The Ingrian Finns - the Lutheran Finnish-speaking peasantry who lived in the territory Sweden took - became the long shadow of this war. Sweden encouraged Finnish migration into Ingria over the next century, and the Ingrian Finns became a distinct ethnic group, Finnic in language and Lutheran in religion in a region surrounded by Orthodox Russians. They survived as a community until the twentieth century. Stalin deported tens of thousands of them to Siberia in 1936 and again during the Second World War. By the post-Soviet era only fragments of the community remained. The peasants displaced by border shifts in 1617 lived through three centuries of subsequent border shifts. The Treaty of Stolbovo's lines disappeared when Peter the Great retook Ingria in the Great Northern War a century later, founded Saint Petersburg on the Neva delta in 1703, and made the territory Russian again. But the Ingrian Finns remained. The community is now mostly gone. The territory is now part of Leningrad Oblast and the Saint Petersburg metropolitan area, and the war that created the original Swedish Ingria is largely forgotten outside of specialist Russian and Swedish history.

From the Air

The Ingrian War's central battleground was northwest Russia and the eastern Baltic coast - a triangle bounded by Novgorod, Pskov, and the Gulf of Finland.

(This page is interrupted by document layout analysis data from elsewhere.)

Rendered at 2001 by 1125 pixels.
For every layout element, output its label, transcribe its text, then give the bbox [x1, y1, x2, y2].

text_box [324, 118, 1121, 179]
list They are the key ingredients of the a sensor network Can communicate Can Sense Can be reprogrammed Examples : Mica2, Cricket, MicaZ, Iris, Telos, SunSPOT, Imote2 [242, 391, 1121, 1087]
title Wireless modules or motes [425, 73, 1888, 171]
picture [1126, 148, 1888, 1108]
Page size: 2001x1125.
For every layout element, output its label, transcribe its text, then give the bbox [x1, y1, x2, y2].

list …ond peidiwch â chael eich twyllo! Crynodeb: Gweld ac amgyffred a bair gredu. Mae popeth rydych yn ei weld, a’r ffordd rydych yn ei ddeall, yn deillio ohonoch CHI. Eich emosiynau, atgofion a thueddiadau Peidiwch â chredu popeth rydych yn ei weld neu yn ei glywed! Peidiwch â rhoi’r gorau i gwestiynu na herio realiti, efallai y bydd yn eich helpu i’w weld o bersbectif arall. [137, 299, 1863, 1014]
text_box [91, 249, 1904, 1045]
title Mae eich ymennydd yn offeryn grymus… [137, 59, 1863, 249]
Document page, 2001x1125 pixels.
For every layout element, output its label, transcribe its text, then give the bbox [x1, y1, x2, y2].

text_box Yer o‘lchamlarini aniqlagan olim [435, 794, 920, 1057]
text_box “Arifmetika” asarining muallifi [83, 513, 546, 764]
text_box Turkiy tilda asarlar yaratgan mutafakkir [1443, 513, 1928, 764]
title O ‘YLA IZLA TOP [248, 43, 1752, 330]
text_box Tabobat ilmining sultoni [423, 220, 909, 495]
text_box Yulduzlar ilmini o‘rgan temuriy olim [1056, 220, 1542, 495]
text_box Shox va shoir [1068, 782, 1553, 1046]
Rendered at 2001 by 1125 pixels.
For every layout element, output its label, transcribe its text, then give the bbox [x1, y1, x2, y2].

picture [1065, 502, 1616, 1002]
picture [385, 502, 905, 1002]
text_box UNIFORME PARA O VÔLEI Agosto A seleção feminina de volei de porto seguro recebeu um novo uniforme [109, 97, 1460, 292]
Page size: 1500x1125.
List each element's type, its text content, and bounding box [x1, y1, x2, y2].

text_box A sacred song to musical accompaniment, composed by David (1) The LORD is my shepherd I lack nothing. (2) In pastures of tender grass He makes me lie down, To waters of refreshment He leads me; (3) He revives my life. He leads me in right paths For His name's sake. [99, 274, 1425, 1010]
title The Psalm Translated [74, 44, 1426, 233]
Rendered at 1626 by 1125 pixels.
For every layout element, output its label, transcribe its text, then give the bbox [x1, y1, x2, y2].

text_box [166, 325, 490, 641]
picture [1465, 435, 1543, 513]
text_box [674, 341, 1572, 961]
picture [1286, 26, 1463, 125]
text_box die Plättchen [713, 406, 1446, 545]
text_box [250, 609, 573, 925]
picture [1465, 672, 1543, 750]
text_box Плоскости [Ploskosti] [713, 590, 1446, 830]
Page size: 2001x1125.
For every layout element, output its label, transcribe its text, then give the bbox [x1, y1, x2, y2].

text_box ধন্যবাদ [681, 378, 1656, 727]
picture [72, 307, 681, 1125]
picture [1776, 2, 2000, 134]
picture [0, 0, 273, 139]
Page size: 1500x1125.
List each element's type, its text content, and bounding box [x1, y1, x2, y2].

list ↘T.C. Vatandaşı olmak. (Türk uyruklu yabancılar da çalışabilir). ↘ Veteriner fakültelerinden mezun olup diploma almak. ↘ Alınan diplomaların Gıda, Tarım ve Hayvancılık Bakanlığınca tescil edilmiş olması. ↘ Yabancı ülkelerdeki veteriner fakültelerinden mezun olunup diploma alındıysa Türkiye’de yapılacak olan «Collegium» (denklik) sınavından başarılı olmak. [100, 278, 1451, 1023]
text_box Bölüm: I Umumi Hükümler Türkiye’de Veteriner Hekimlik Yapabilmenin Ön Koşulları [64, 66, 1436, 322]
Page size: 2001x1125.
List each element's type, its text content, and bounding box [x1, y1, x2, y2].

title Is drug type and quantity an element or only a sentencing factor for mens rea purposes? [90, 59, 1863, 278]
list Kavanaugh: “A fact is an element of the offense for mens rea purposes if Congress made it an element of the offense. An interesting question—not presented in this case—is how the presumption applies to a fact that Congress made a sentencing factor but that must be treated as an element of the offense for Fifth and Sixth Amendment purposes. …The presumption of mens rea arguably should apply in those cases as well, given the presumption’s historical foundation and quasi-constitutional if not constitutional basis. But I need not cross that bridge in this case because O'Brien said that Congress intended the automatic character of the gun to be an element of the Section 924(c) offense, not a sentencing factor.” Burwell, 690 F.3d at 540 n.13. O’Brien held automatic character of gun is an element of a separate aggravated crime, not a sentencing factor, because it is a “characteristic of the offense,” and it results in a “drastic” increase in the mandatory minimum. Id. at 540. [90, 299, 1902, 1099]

The decisive locations - Ivangorod, Koporye, Noteborg (now Shlisselburg), Korela Fortress (now Priozersk) - lie within roughly 200 km of modern Saint Petersburg. The treaty was signed at Stolbovo, a village on the Tikhvinka River about 175 km east of Saint Petersburg at approximately 59.63°N, 29.30°E. Pulkovo Airport (ULLI) is the nearest major airport. From cruising altitude over the region today, the layered border history is visible in the surviving fortresses and the modern Russia-Estonia frontier on the Narva River.